Obama and his allies have repeatedly broadcast their intentions in this regard. His former chief of staff, Rahm Emanuel, promised that Obama would govern through “executive orders and directives to get the job done across a front of issues.” Obama told NBC News anchor Brian Williams in August 2010 that his “next two years” as president would be much more about “implementation” and “management” than “constant legislation.” “What I’m not gonna do is wait for Congress,” he baldly proclaimed in an interview on 60 Minutes. And in January 2012, frustrated with a GOP Congress that properly refused to rubber-stamp his destructive agenda, he said, “But when Congress refuses to act, and as a result, hurts our economy and puts our people at risk, then I have an obligation as President to do what I can without them. I’ve got an obligation to act on behalf of the American people. And I’m not going to stand by while a minority in the Senate puts party ideology ahead of the people that we were elected to serve.”
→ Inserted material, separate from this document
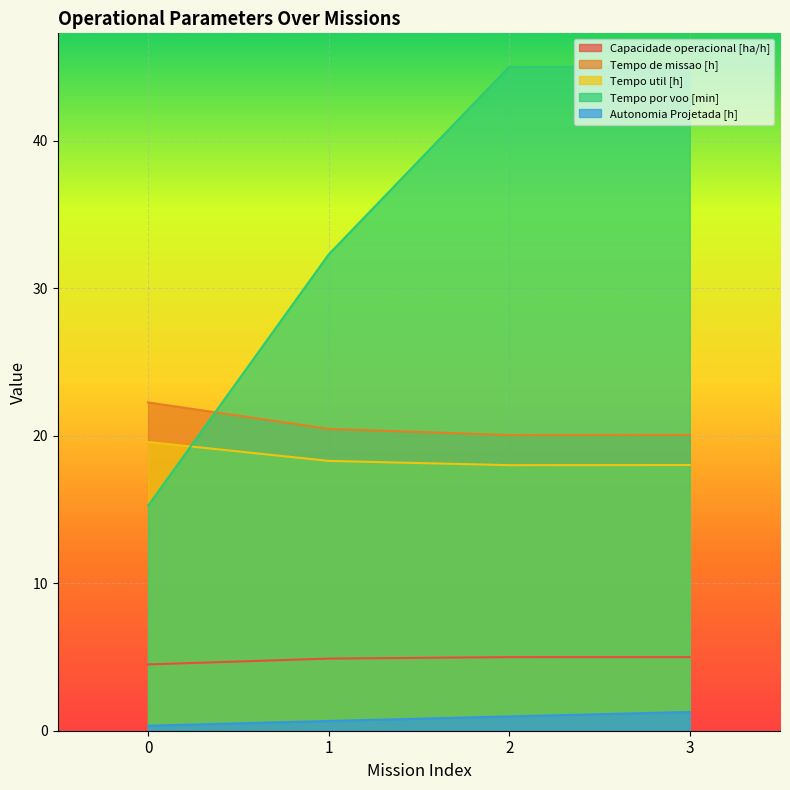

True or false: Tempo de missao [h] has more than 0 interior local peaks.

False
Obama implements his power-grabs through administrative usurpations of legislative power, executive overreaches, and unconstitutional legislation, assisted by the many radical, unaccountable czars he has appointed. In his failed jobs bill (the “American Jobs Act”), he sought to create a new group of czars (the American Infrastructure Financing Authority) to manage more than a trillion dollars of taxpayer money for infrastructure improvements—authority that already resides with the Department of Transportation, the Department of Energy, and the U.S. General Services Administration.5 Columnist Lurita Doan notes that the
White House has also assembled an expansive new cadre of unaccountable White House liaison officers who “seem to be the critical players in so many of the scandals now erupting.” Working under the authority of Obama senior adviser Valerie Jarrett, these officers are largely “unqualified and inexperienced” and are “embedded into every single federal agency.” Obama reportedly didn’t have contact with a half dozen cabinet members during his first two years in office,6 he rarely meets with his real, Senate-confirmed cabinet members, and increasingly relies on his czars and junior staffers who insulate him from contact with the public.
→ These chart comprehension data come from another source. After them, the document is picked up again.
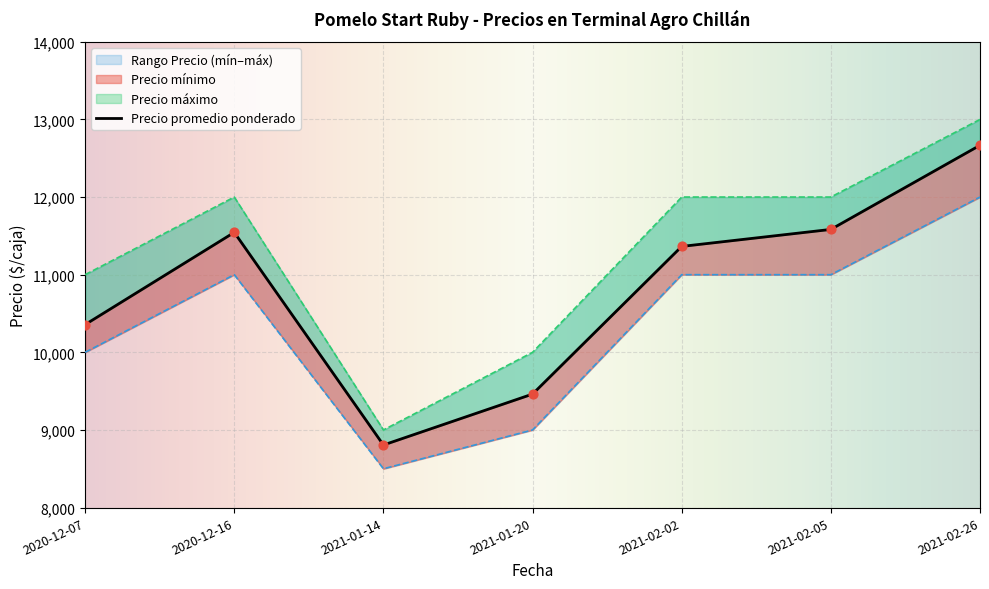

At which category is the sum across all series the highest?

2021-02-26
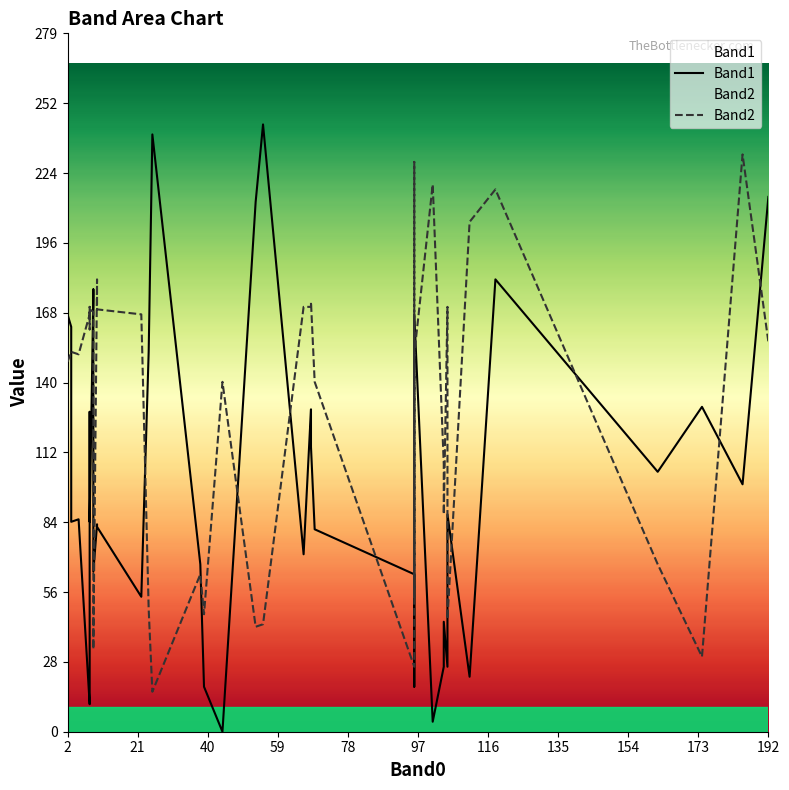

True or false: Band1 and Band2 intersect in this chart.

True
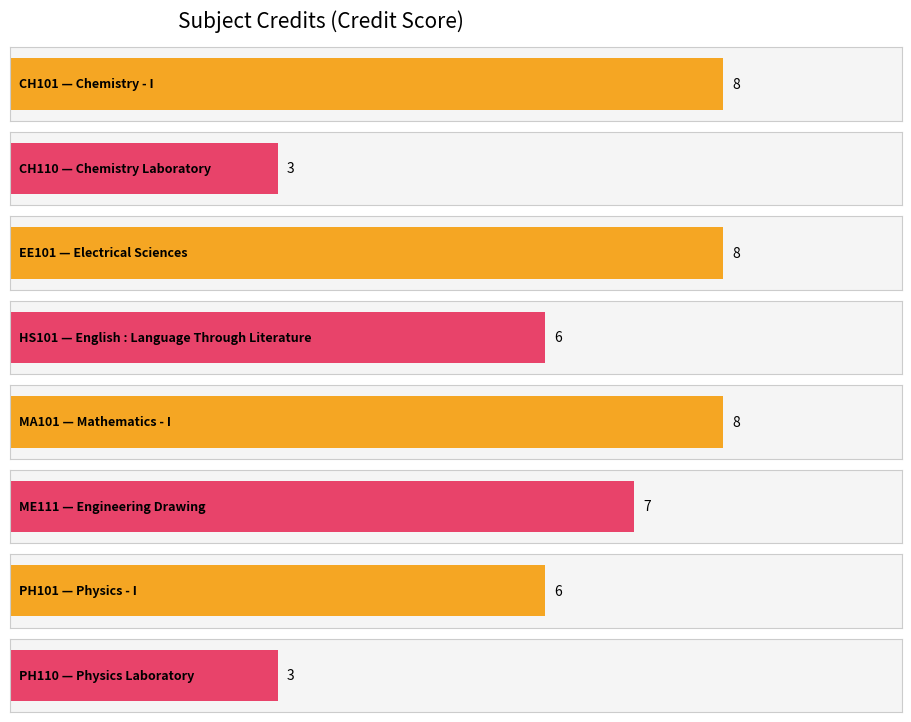

Count the number of categories in the chart.

8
Try to imagine what types of overreaches he would attempt if he were re-elected. I have no doubt that if he wins in November, America will be destined to pass the point of no return in its headlong rush to Grecian-style bankruptcy, European socialism on steroids, national weakness, and the end of American freedom as we know it. It will be little comfort to be vindicated in these predictions, because that would mean that our generation had squandered the glorious legacy of freedom bequeathed to us by our parents and grandparents, and that we would have stolen from our children and grandchildren this same wondrous legacy.
It is still not too late to save America and restore her to a path of greatness, of robust liberty, and of economic prosperity. But I fear it is not hyperbole to suggest that it very well may be too late if we don’t end this madness in November 2012 by voting Barack Obama out of office. God bless all you patriots fighting for the survival and continued greatness of this nation. God bless the most wonderful Constitution “ever struck off at a given time by the brain and purpose of man,” and God bless this American Republic.
I tend to be a little more optimistic, but one thing is true: this is the last opportunity we will have to repeal ObamaCare. If Obama wins a second term, ObamaCare will go into effect, and it will be nearly impossible to reverse it in 2016 or later.